Return to Sea Ghost: Story Post – 001

They broke camp with the morning light and given everyone’s sudden health, agreed to walk together, at least for a while. They felt better, but it was still bitterly cold. They trudged though the snow silently. Norman Gilead tried to engage the Snow Witch in conversation, but she seemed tired and the howling wind made conversation difficult. Her guardian protector walked on her other side and kept a hand on her at all times.
The sky unleashed a heavy load of thick snow upon them such that every step meant walking through thick slush. It was tiring, cold and wet, but they formed a queue and made steady progress.
The heavy snow was in fact a blessing for Alandra. Her trackers lost her position and had to set up a network of checkpoints instead.
They took a late lunch at Breaker’s Point and agreed to part company there. Norman Gilead was deeply disappointed, but his men wanted to head into town to resupply and wait out the storm. Alandra could not. The town would be crawling with night stalkers by now.
So they agreed to part ways. Gilead again thanked the Snow Witch for her blessings bestowed and vowed to pay her back tenfold for saving his life. She told him that only if he pursued his vision would their paths cross again.
She and Morgan watched as Gilead and his men set off toward the town of Dunsmith.

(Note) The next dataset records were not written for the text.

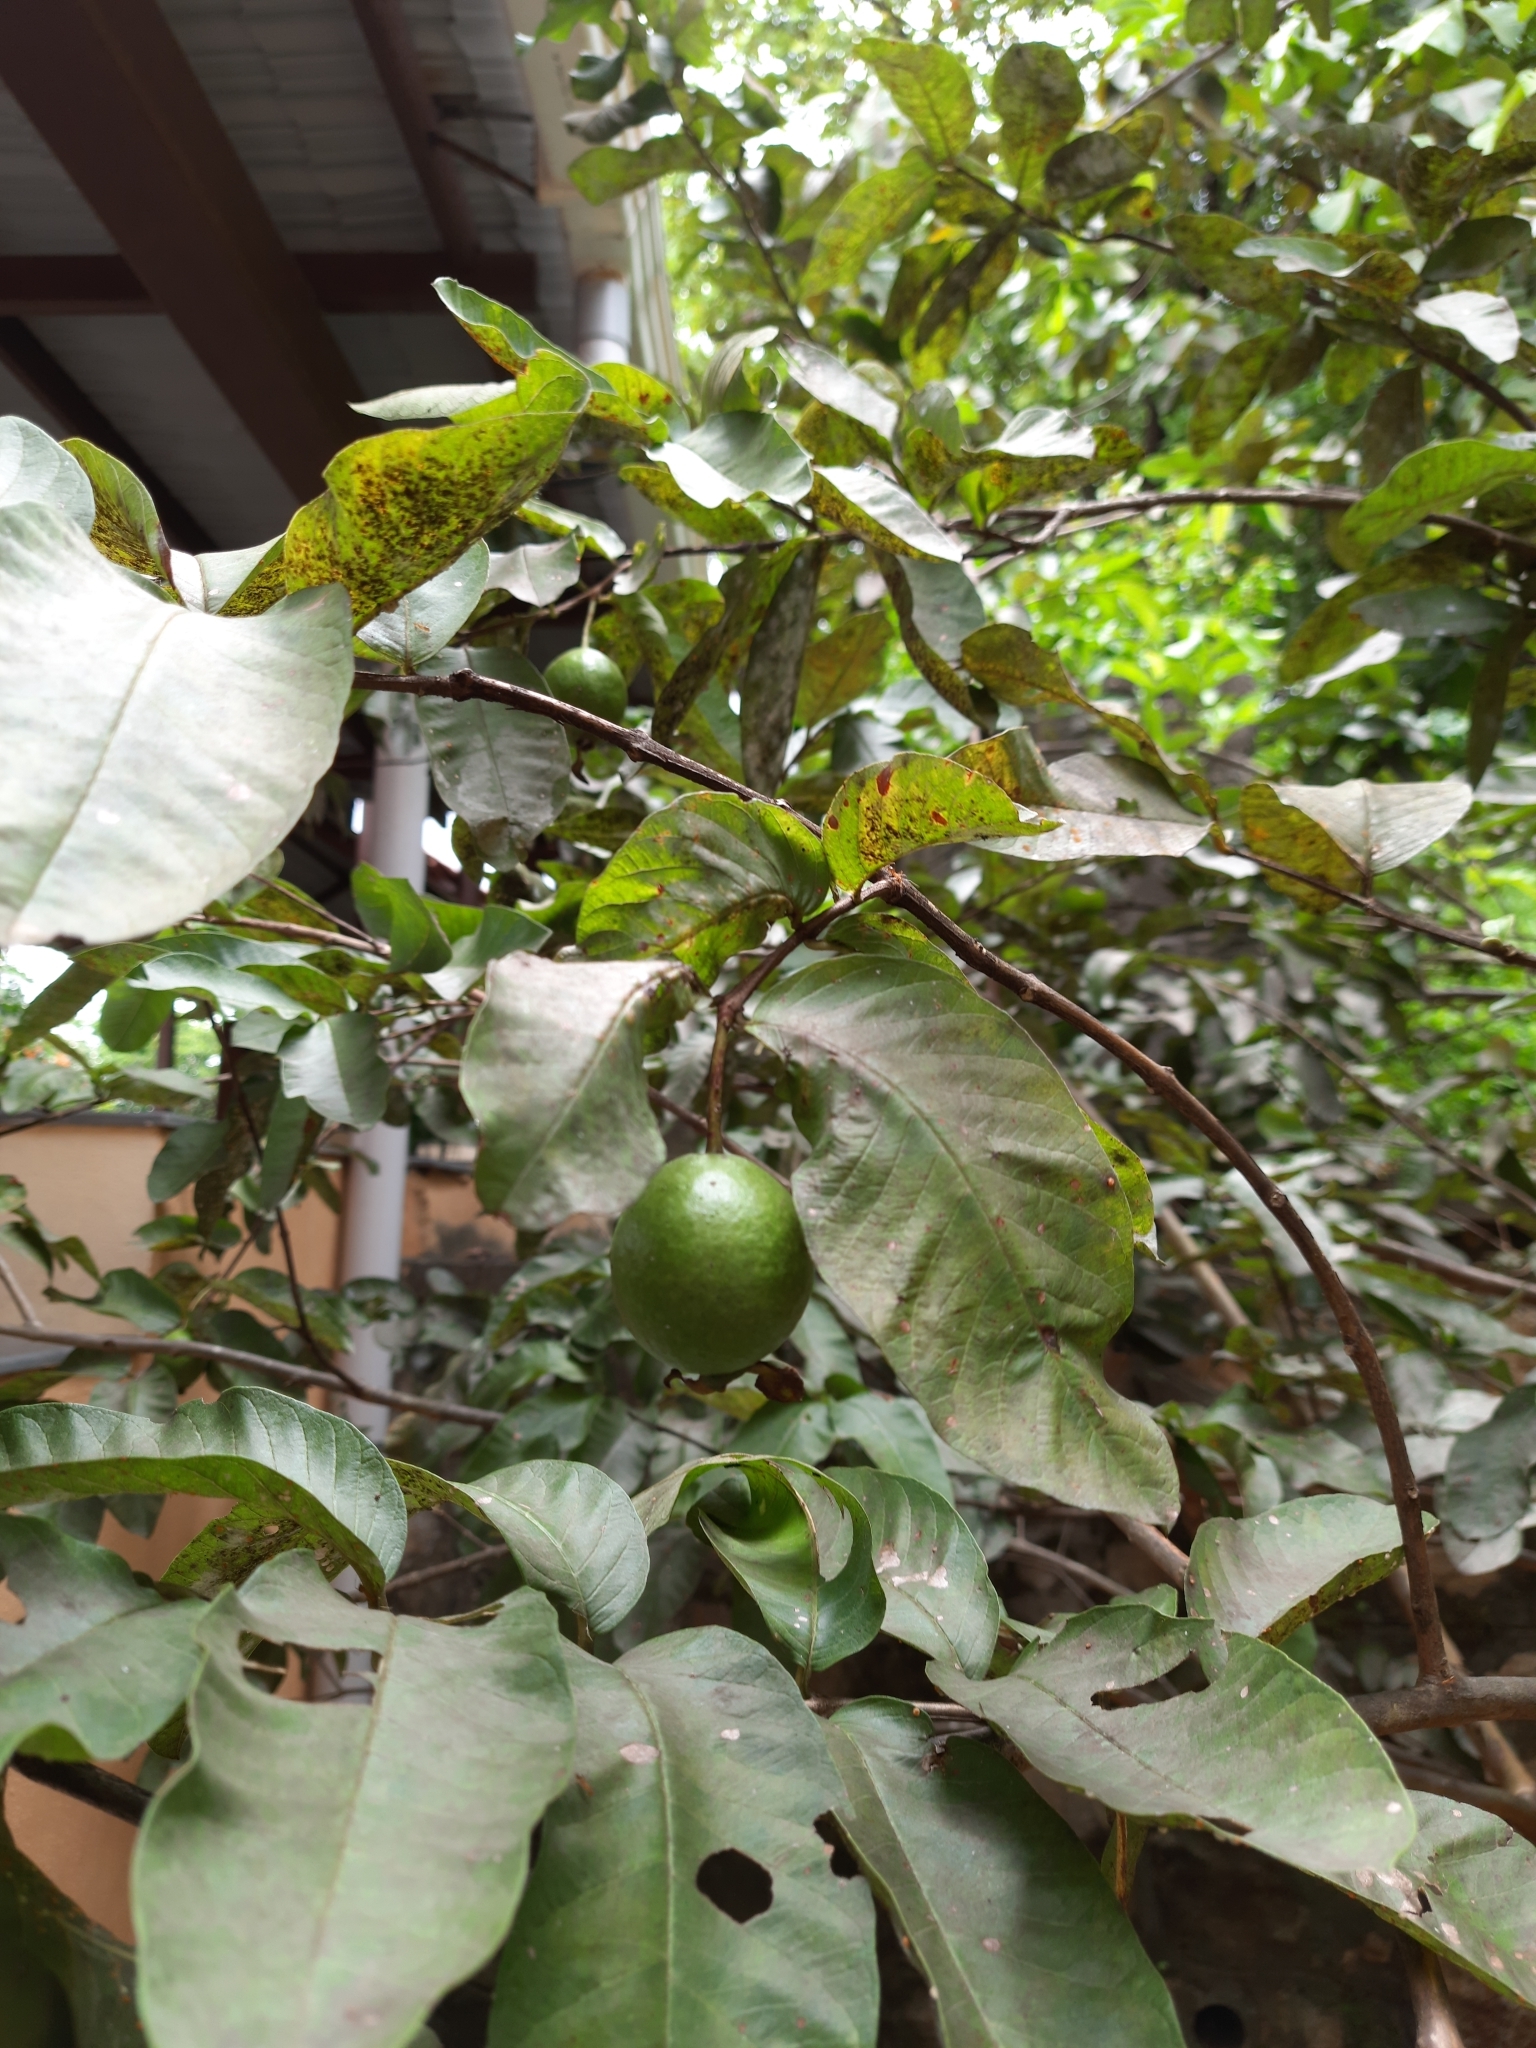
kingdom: Plantae
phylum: Tracheophyta
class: Magnoliopsida
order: Myrtales
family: Myrtaceae
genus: Psidium
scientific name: Psidium guajava
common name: Guava
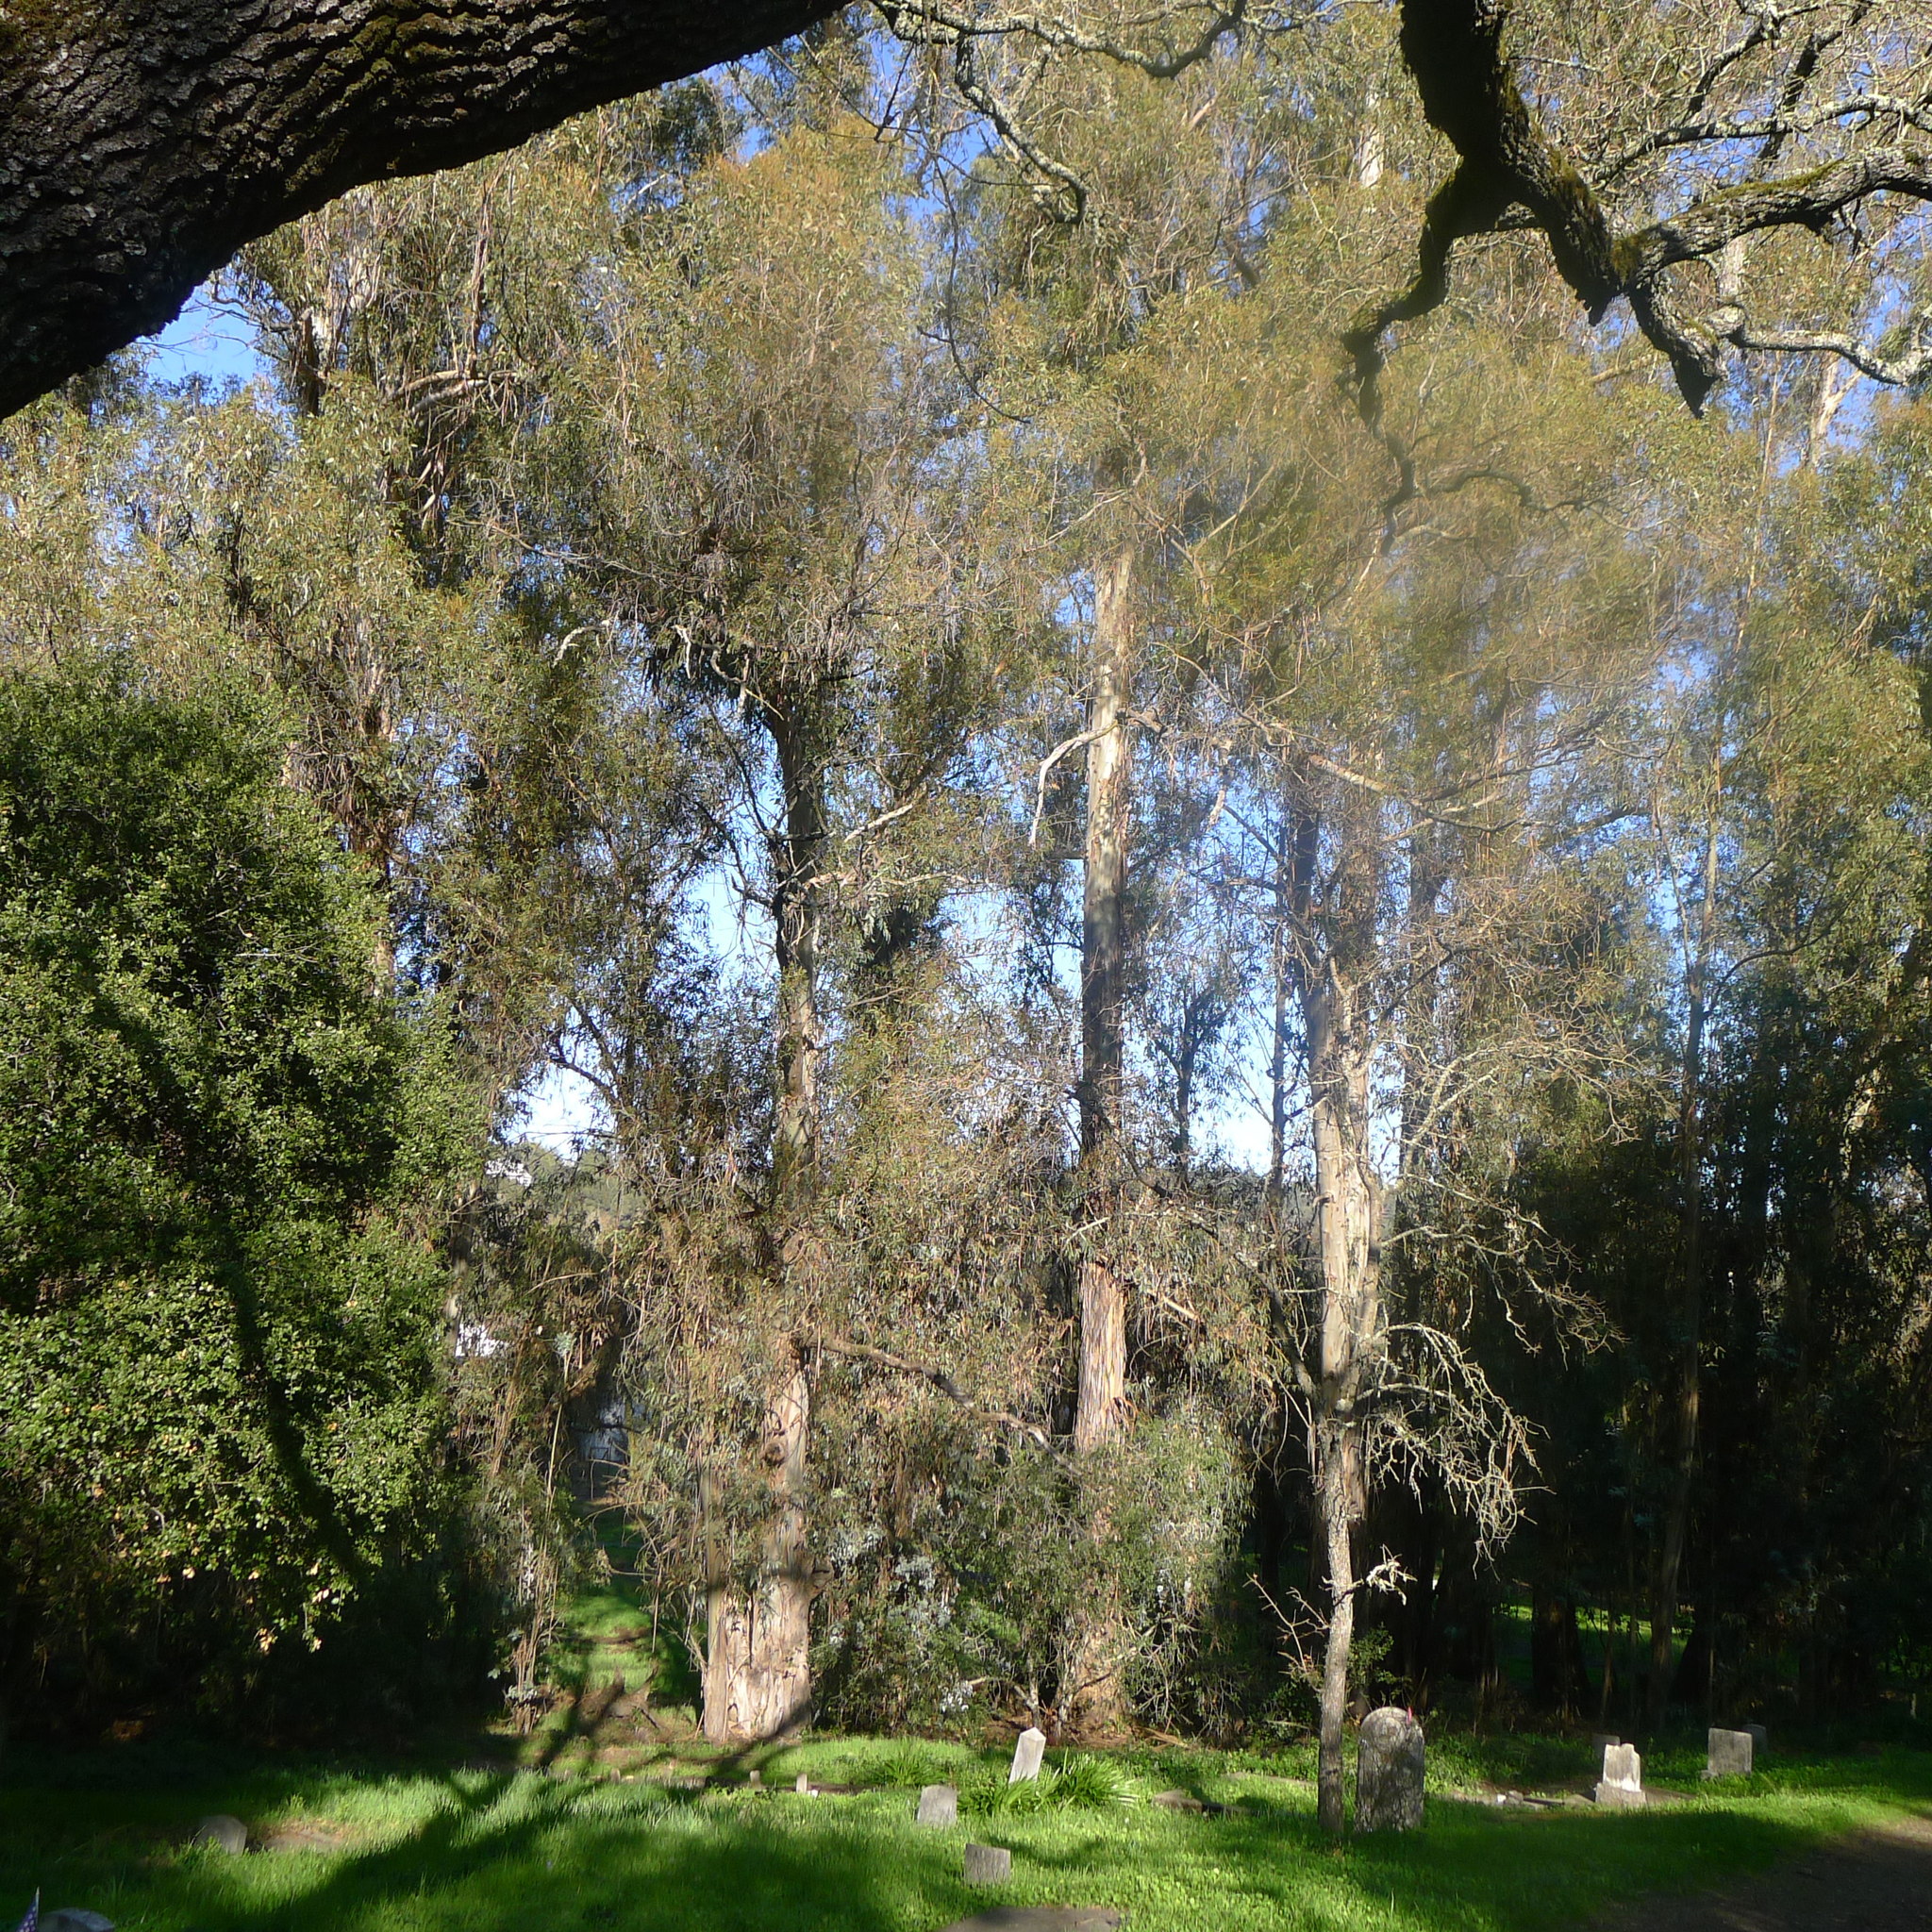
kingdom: Plantae
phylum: Tracheophyta
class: Magnoliopsida
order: Myrtales
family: Myrtaceae
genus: Eucalyptus
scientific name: Eucalyptus globulus
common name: Southern blue-gum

“They will betray us before the moon hits its full height tonight,” she told Morgan, disappointed to have to say it.
He frowned deeply. She had waited until they were out of range.
“Then why save him?” he asked.
“Not him,” she corrected. “Them.”
He tossed his hands in the air.
“How shall you keep me safe, master knight?” she asked, raising one eyebrow. “The night stalkers will know of this position within six hours.”
“You tell me,” he snorted back.
“I only know that you will,” she replied.
—————
Gilead and his men continued to forge through the deepening snow until they reached town. They were six and the first inn at which they inquired did not have room for that. The temperatures had dropped so low, even some of the local townsfolk were staying at the inns, making rooms that much more difficult to find.
Eventually they found three rooms at a ramshackle establishment called The Horse’s Mane. The source of the name was not clear at all. Few people had horses this far north, and nothing about the place suggested it had ever been a stables or otherwise associated with horses. There were not even horse-related things inside.
They hungered fiercely so they took a single booth in the common room and crowded it. Soon they had flagons of ale and bowls of stew before them. But just when the cold finally began to leave their bones, in it came again in a rush as two night stalkers entered the bar and left the door open, allowing impossibly cold air to rush in overlong.
They were not actual night stalkers – those they would have left outside the town’s limits – but they wore the patches over their hearts and they were here to do the night stalkers’ business. They were two men with heavy winter clothes, wearing swords and multiple knives each, and the badge of the cowled man on their chests.
First they went to the bar to get drinks. From there they surveyed the room. They counted and memorized who was in the room. Then they went from table to table with a picture of a beautiful woman with raven hair and striking eyes in a hood of white fur. “Have you ever seen this woman?” they asked every person while scrutinizing each face to read their body language. “Do you know who this is?”
They believed the no’s they received until they got to the table of Norman Gilead and his companions. “Have you ever seen this woman?” they asked.
Gilead nodded no and stared at his companions to do the same, but one of them broke and began to speak of the Snow Witch.